Ketiganya mengarahkan pandangan mereka pada sosok perempuan yang sedikit lebih pendek dari Laras. Varo berdecak kesal membuat Laras mulai memahami gadis itu.
"Aku tahu, gadis yang kau maksud itu bukan?" bisik Laras pada Varo, yang ditanyai hanya mengangguk.
"Kau hadiahi apa pria ini, sehingga bisa dekat denganmu?" tanyanya pada Laras.
"Sebelumnya, perkenalkan namaku Laras."
Laras mengabaikan pertanyaan dari Nayla yang mungkin akan membuatnya emosi, mengingat seberapa sering Varo mengeluh karena gadis itu, Laras harus berhati-hati jika berbicara dengannya.
"Hubunganmu dengan Varo apa?" tanyanya dengan ketus.
"Dia kekasihku, kenapa?!" Varo menjawab sedikit membentak.
"Kau serius? kutebak, gadis ini sudah memberikan tubuhnya kepadamu, 'kan?" tanya Nayla berusaha memancing.
"Maaf, saya bukan wanita seperti itu. Kenapa anda bisa menyimpulkan hal seperti itu dengan cepat? sebaiknya asah lebih baik fikiran anda sebelum mengeluarkan suara." Tekan Laras.
"Beraninya kau menasihatiku!"
Nayla hendak melayangkan tangannya pada Laras. Tapi, sebuah lengan kekar lebih dulu menahannya dengan kuat, memberikan sedikit cengkraman keras melalui kuku kukunya.
"Siapa kau sialan?! lepaskan!" Nayla berusaha memberontak, Verga justru menatapnya dengan tajam.
"Jangan pernah mengeluarkan kalimat semacam itu kepadanya, aku jauh mengenalnya lebih dulu daripadamu! dia bukan tipe gadis yang seperti diotakmu. Bisa jadi, kau sendirilah gadis semacam itu." Verga memberikan seringai sebelum menghempaskan kuat tangan Nayla dari cengkramannya.

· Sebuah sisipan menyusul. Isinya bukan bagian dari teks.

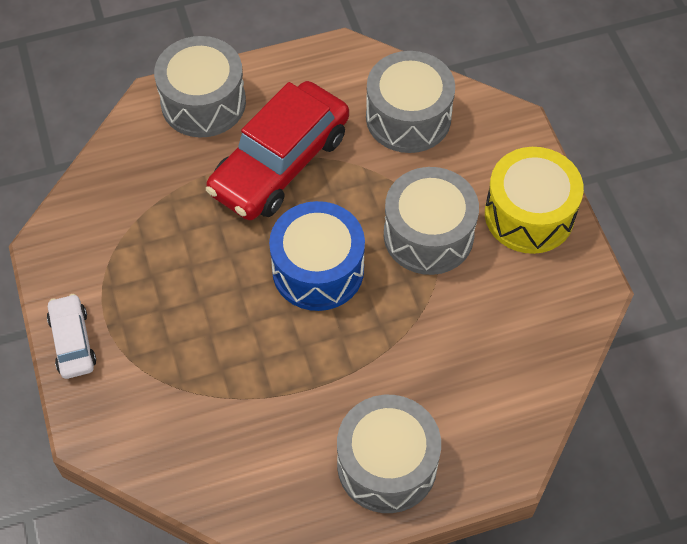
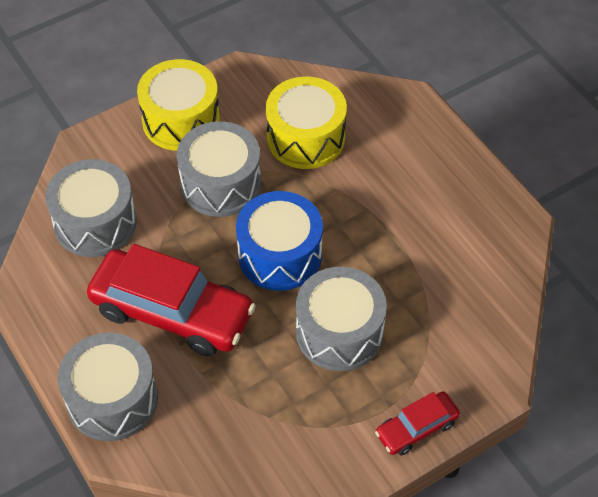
camera: 105 degrees left, 5 degrees down
white car [47,294,96,379] -> red car [375,391,460,456]
grey drum [337,395,441,513] -> grey drum moved to [296,267,387,371]
none -> yellow drum [266,76,347,169]

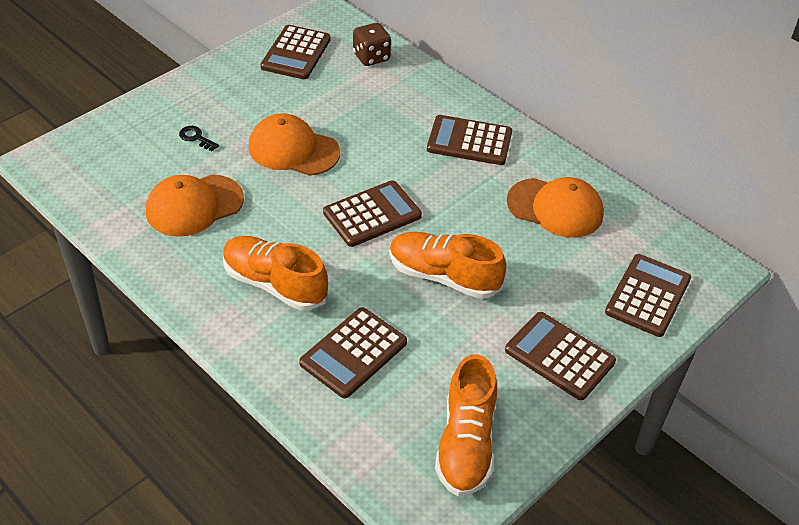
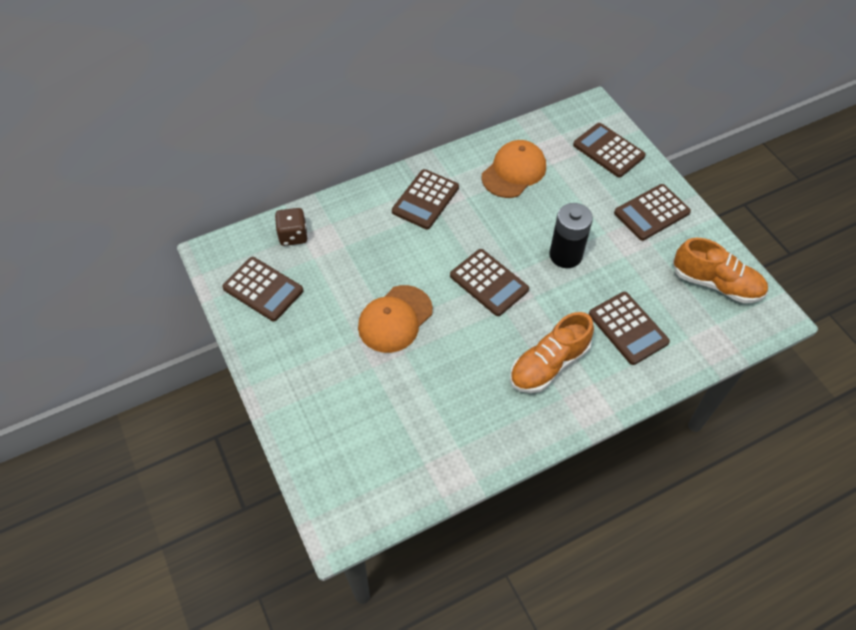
camera: 70 degrees left, 10 degrees up
orange cap [146,174,244,237] -> none
black key [179,126,219,151] -> none
brown calculator [323,180,422,247] -> brown calculator turned 150 degrees clockwise [450,249,529,316]
orange shoe [390,232,506,299] -> black battery [549,203,593,268]

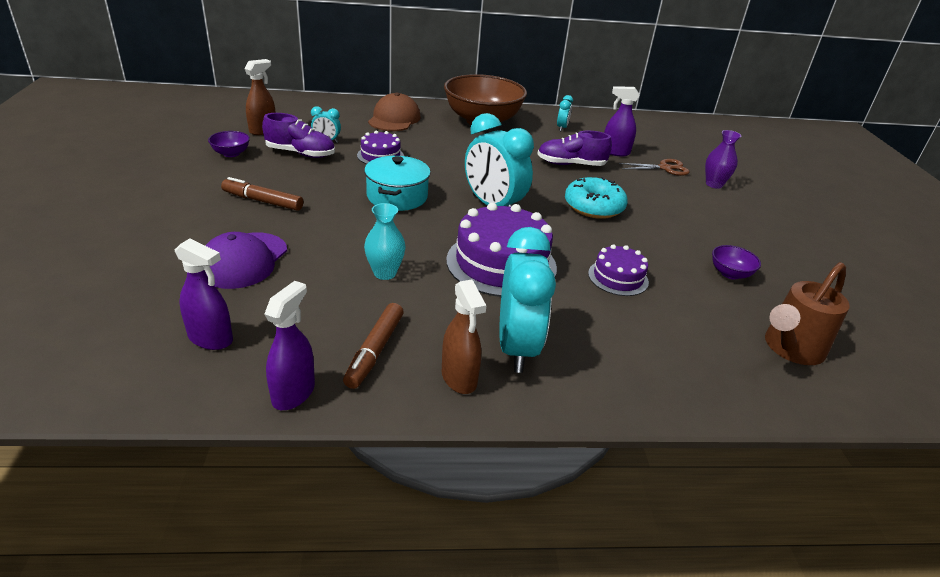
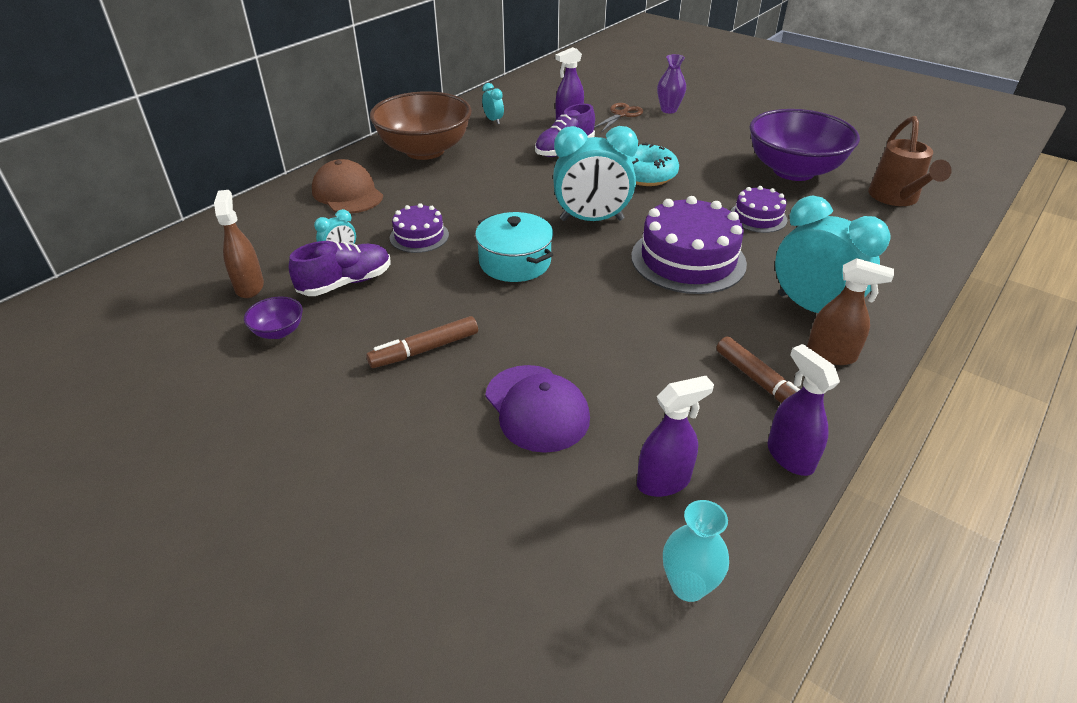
camera: 45 degrees left, 5 degrees up
turquoise vase [364,203,406,280] -> turquoise vase moved to [663,500,729,602]
purple bowl [712,245,761,279] -> purple bowl [749,109,860,181], size x2.48

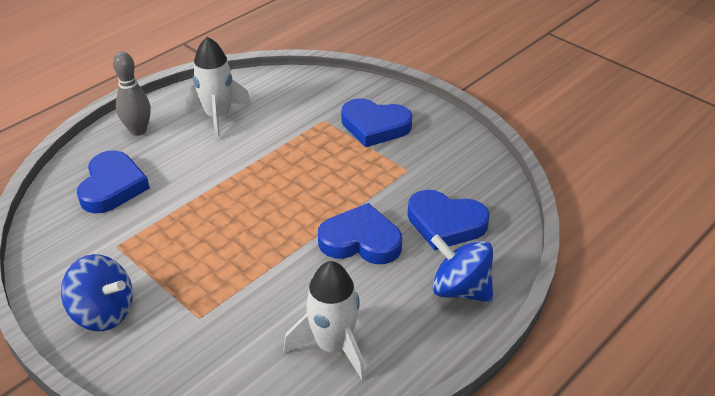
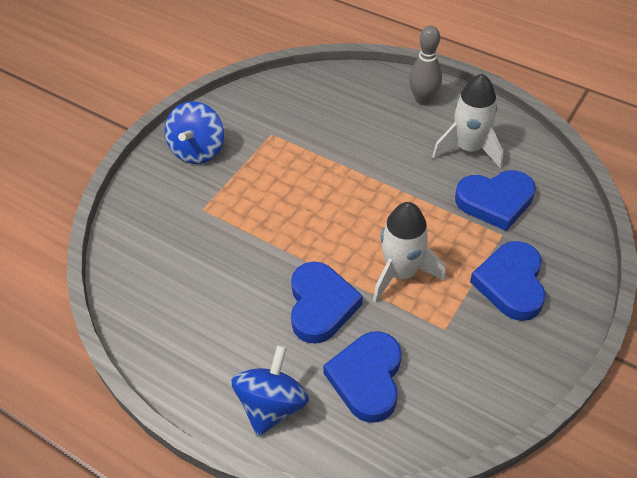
camera: 80 degrees right, 10 degrees up
blue heart [77,150,150,214] -> blue heart moved to [455,170,536,231]
white rocket [284,261,366,380] -> white rocket moved to [373,202,446,303]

"Laras, ayo. Tidak baik berbaur dengan wanita seperti dia."
Laras hanya menurut mengikuti langkah Verga yang menarik tangannya menjauh dari sana.
"Dasar gadis pengacau, jangan pernah muncul dihadapan ku lagi dan Laras!" tekan Varo kemudian meninggalkan Nayla sendirian yang sedang merenggut kesal karenanya.